Nobody loves It Takes Two for the story it has to tell, if anything it’s a relatively weak link that provides a foundation for this journey to take place. It could have been two friends, two loving partners, or even two strangers having to learn lessons and work together in unparalleled ways. Love stories are meant to be a mixture of affection and adversity, but It Takes Two begins with such blatant toxicity that a couple or close🍸 friends playing it will immediately turn against our two main characters and talk about how unreasonable they really are. It’s ridiculous, and simply wouldn’t work in any other medium.

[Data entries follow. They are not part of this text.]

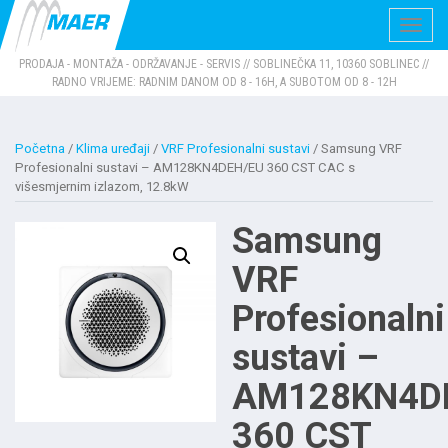
Navig
PRODAJA - MONTAŽA - ODRŽAVANJE - SERVIS // SOBLINEČKA 11, 10360 SOBLINEC //
RADNO VRIJEME: RADNIM DANOM OD 8 - 16H, A SUBOTOM OD 8 - 12H
Početna
/
Klima uređaji
/
VRF Profesionalni sustavi
/ Samsung VRF
Profesionalni sustavi – AM128KN4DEH/EU 360 CST CAC s
višesmjernim izlazom, 12.8kW
Samsung
VRF
Profesionalni
sustavi –
AM128KN4D
360 CST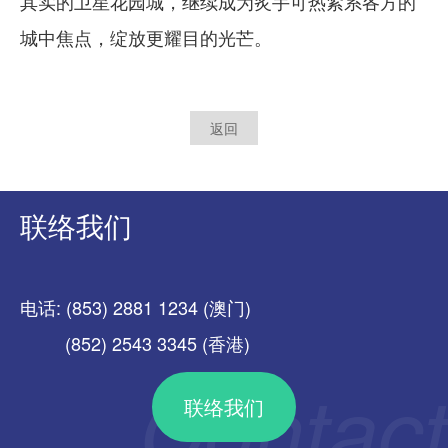
其实的卫星花园城，继续成为炙手可热紧系各方的
城中焦点，绽放更耀目的光芒。
返回
联络我们
电话: (853) 2881 1234 (澳门)
(852) 2543 3345 (香港)
联络我们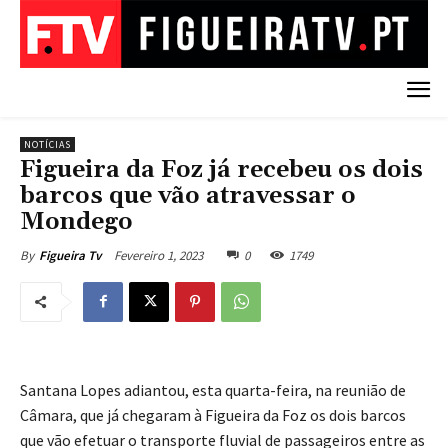
NOTÍCIAS
Figueira da Foz já recebeu os dois
barcos que vão atravessar o
Mondego
Fevereiro 1, 2023
0
1749
By
Figueira Tv
Santana Lopes adiantou, esta quarta-feira, na reunião de
Câmara, que já chegaram à Figueira da Foz os dois barcos
que vão efetuar o transporte fluvial de passageiros entre as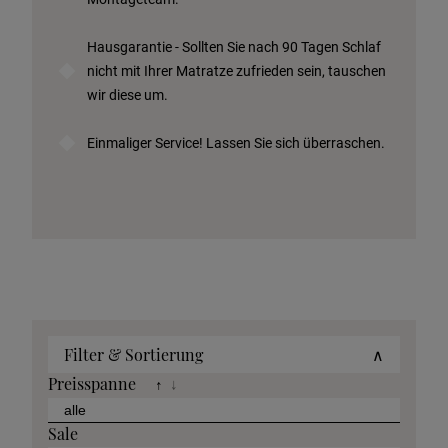
Hausgarantie - Sollten Sie nach 90 Tagen Schlaf
nicht mit Ihrer Matratze zufrieden sein, tauschen
wir diese um.
Einmaliger Service! Lassen Sie sich überraschen.
Filter & Sortierung
∧
Preisspanne
↑
↓
Sale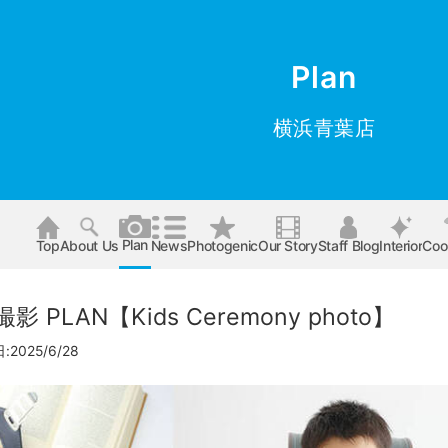
Plan
横浜青葉店
Plan
Top
About Us
News
Photogenic
Our Story
Staff Blog
Interior
Coo
PLAN【Kids Ceremony photo】
2025/6/28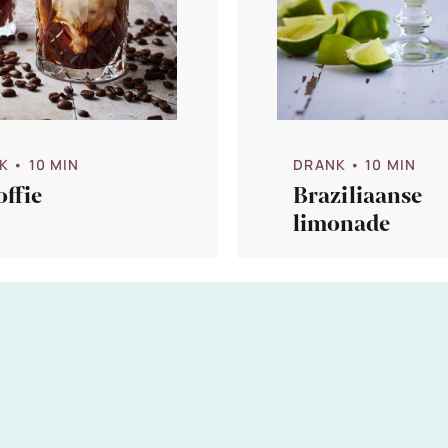
K
• 10 MIN
DRANK
• 10 MIN
offie
Braziliaanse
limonade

A recent story from confirmed that Hazelight is working with dj2 entertainment to adapt It Takes Two for film and television, a move which misses the point of why it works so well in the first place. Despite each being visual mediums, they rely on worthwhile storytelling and an attachment to characters far more than video games do in order to maintain quality and immersion. If🃏 you gave me It Takes Two in the form of an animated film I would laugh in your face, perplexed by the irrational nature of its characters and a romantic tale that seeks to be deep and meaningful but is actually rather messed up when you stop for a second to think about it. Without the agency of a game to keep it grounded, Hazelight’s masterpiece risks morphing into some form of bootleg Toy Story. It’s mean, but it’s true.

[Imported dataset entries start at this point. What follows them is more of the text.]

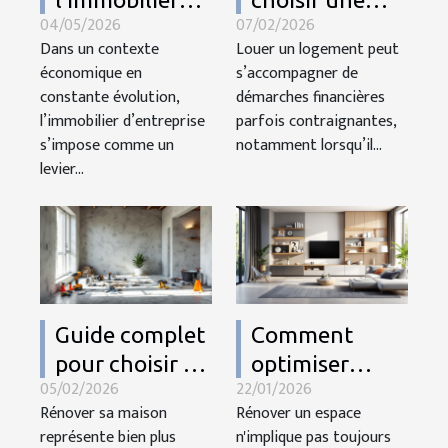
04/05/2026
07/02/2026
d’entreprise
garantie de
Dans un contexte
Louer un logement peut
bouleverse la
loyer flexible
économique en
s’accompagner de
stratégie
et sans dépôt ?
constante évolution,
démarches financières
patrimoniale
l’immobilier d’entreprise
parfois contraignantes,
s’impose comme un
des dirigeants
notamment lorsqu’il...
levier...
Guide complet
Comment
pour choisir le
optimiser
05/02/2026
22/01/2026
meilleur type
l'espace lors de
Rénover sa maison
Rénover un espace
de rénovation
rénovations
représente bien plus
n'implique pas toujours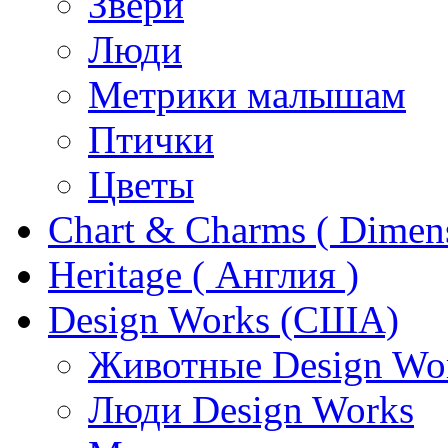
Звери
Люди
Метрики малышам
Птички
Цветы
Chart & Charms ( Dimen
Heritage ( Англия )
Design Works (США)
Животные Design Wo
Люди Design Works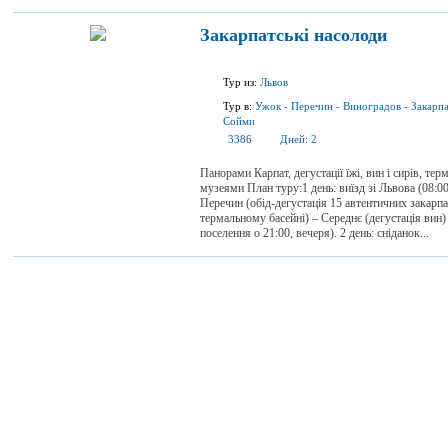
Закарпатські насолоди
Тур из:
Львов
Тур в:
Ужок
-
Перечин
-
Виноградов
-
Закарпа
Сойми
3386
Дней:
2
Панорами Карпат, дегустації їжі, вин і сирів, тер
музеями План туру:1 день: виїзд зі Львова (08:00
Перечин (обід-дегустація 15 автентичних закарпа
термальному басейні) – Середнє (дегустація вин) 
поселення о 21:00, вечеря). 2 день: сніданок...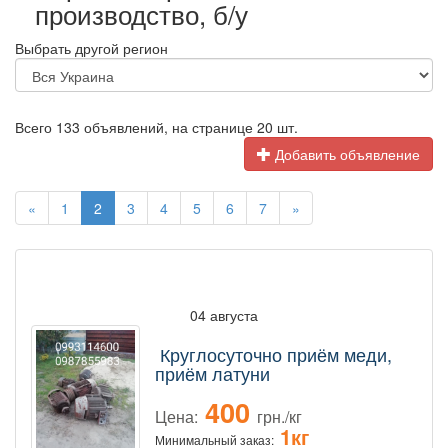
производство, б/у
Выбрать другой регион
Всего 133 объявлений, на странице 20 шт.
Добавить объявление
«
1
2
3
4
5
6
7
»
04 августа
Круглосуточно приём меди,
приём латуни
400
Цена:
грн./кг
1кг
Минимальный заказ: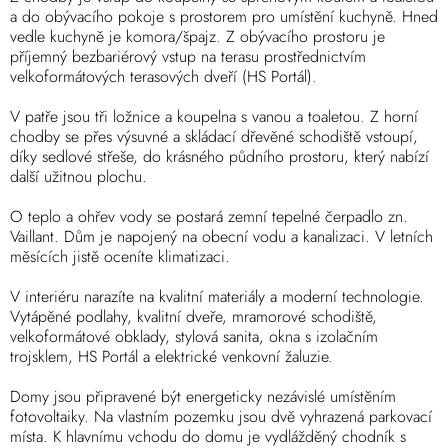
a do obývacího pokoje s prostorem pro umístění kuchyně. Hned
vedle kuchyně je komora/špajz. Z obývacího prostoru je
příjemný bezbariérový vstup na terasu prostřednictvím
velkoformátových terasových dveří (HS Portál).
V patře jsou tři ložnice a koupelna s vanou a toaletou. Z horní
chodby se přes výsuvné a skládací dřevěné schodiště vstoupí,
díky sedlové střeše, do krásného půdního prostoru, který nabízí
další užitnou plochu.
O teplo a ohřev vody se postará zemní tepelné čerpadlo zn.
Vaillant. Dům je napojený na obecní vodu a kanalizaci. V letních
měsících jistě oceníte klimatizaci.
V interiéru narazíte na kvalitní materiály a moderní technologie.
Vytápěné podlahy, kvalitní dveře, mramorové schodiště,
velkoformátové obklady, stylová sanita, okna s izolačním
trojsklem, HS Portál a elektrické venkovní žaluzie.
Domy jsou připravené být energeticky nezávislé umístěním
fotovoltaiky. Na vlastním pozemku jsou dvě vyhrazená parkovací
místa. K hlavnímu vchodu do domu je vydlážděný chodník s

It feels hostile to describe Josef Fares’ approach to storytelling as cringe, but there really is no descriptor more fitting. Everyone is depicted wit🐻h a level of excessive exuberance that p🃏revents anything from ever feeling grounded. A Way Out is the worst offender of this trend, a Shawshank Redemption-esque tale of revenge and friendship defined by performances so discordant that I wanted to switch the whole thing off several times over. But I played it with a friend, and we were free to make fun of its shortcomings and create absurd head canons for these larger than life characters that went far beyond the mediocre tale Hazelight had to tell.

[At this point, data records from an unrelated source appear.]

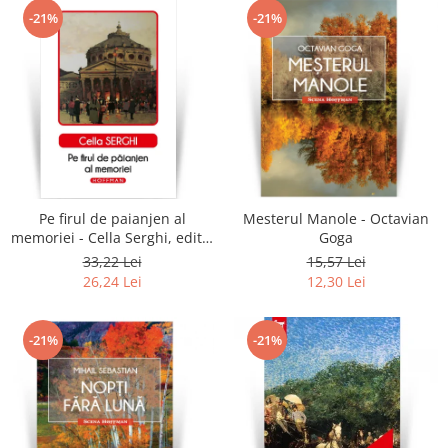
-21%
-21%
Pe firul de paianjen al
Mesterul Manole - Octavian
memoriei - Cella Serghi, editia
Goga
2020
33,22 Lei
15,57 Lei
26,24 Lei
12,30 Lei
-21%
-21%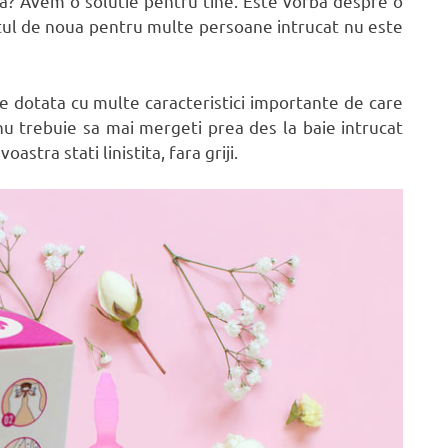
 ta? Avem o solutie pentru tine. Este vorba despre o
tul de noua pentru multe persoane intrucat nu este
 dotata cu multe caracteristici importante de care
, nu trebuie sa mai mergeti prea des la baie intrucat
astra stati linistita, fara griji.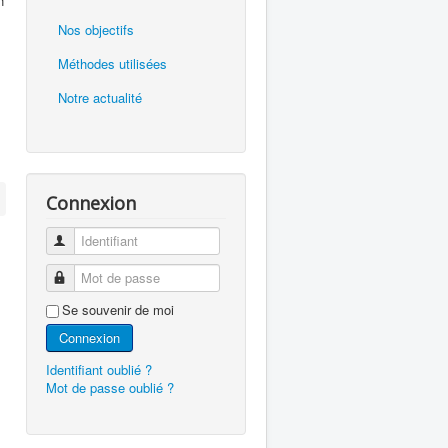
n
Nos objectifs
Méthodes utilisées
Notre actualité
Connexion
Identifiant
Mot de passe
Se souvenir de moi
Connexion
Identifiant oublié ?
Mot de passe oublié ?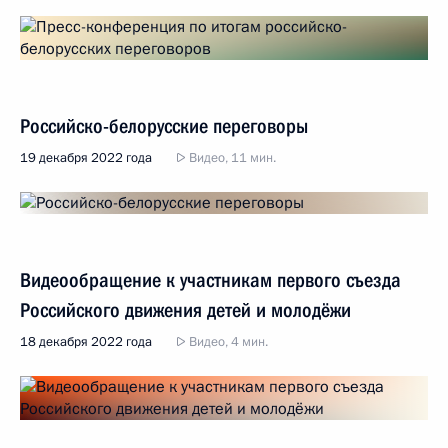
Российско-белорусские переговоры
19 декабря 2022 года
Видео, 11 мин.
Видеообращение к участникам первого съезда
Российского движения детей и молодёжи
18 декабря 2022 года
Видео, 4 мин.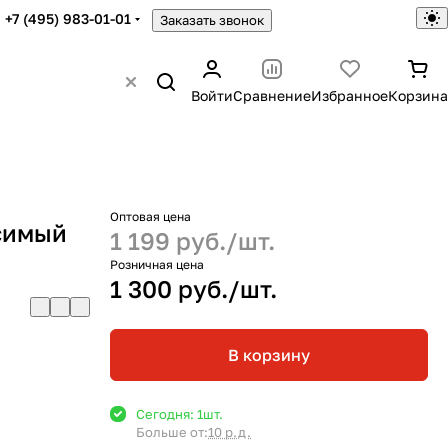
+7 (495) 983-01-01
Заказать звонок
Войти
Сравнение
Избранное
Корзина
Оптовая цена
симый
1 199 руб./
шт.
Розничная цена
1 300 руб./
шт.
В корзину
Сегодня: 1
шт.
Больше от:
10 р.д.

Part of me believes that this criticism was taken onboard with It Takes Two, our main characters being turned into literal toys helping to alleviate the inherent quirkiness that follows the studio whenever it puts pen to paper. It sorta works, but it misunderstands romance and why such stories are so appealing, meaning that it all just leaves a bad taste in your mouth. Each na😼rrative revelation didn’t keep me gripped, it kept me checking my phone until I🔯 was given full control again.
Like A Way Out, I talked my way through the campaign as a friend and I tried to figure out puzzles and had a blast, all while catching up about our own personal lives. May and Cody suck, and would suffer even m🌳ore when thrown into a TV show or film aiming to replicate the same story. Playing this game with a loved one and watching a disastrous relationship somehow be pieced back together could be seen as the game’s core message, making us understand the value of whomever we happened to experience it with, but that feels a little too meta for my liking.
Games work because of the immersion and interactivity they offer, and all the mediocre adaptations we’ve seen over the years suffer because they fail to consider that. The few that manage to succeed try something different, using the source material 𓃲as inspiration instead of a platform to support itself on. It Takes Two will likely fall into the latter, so why bother?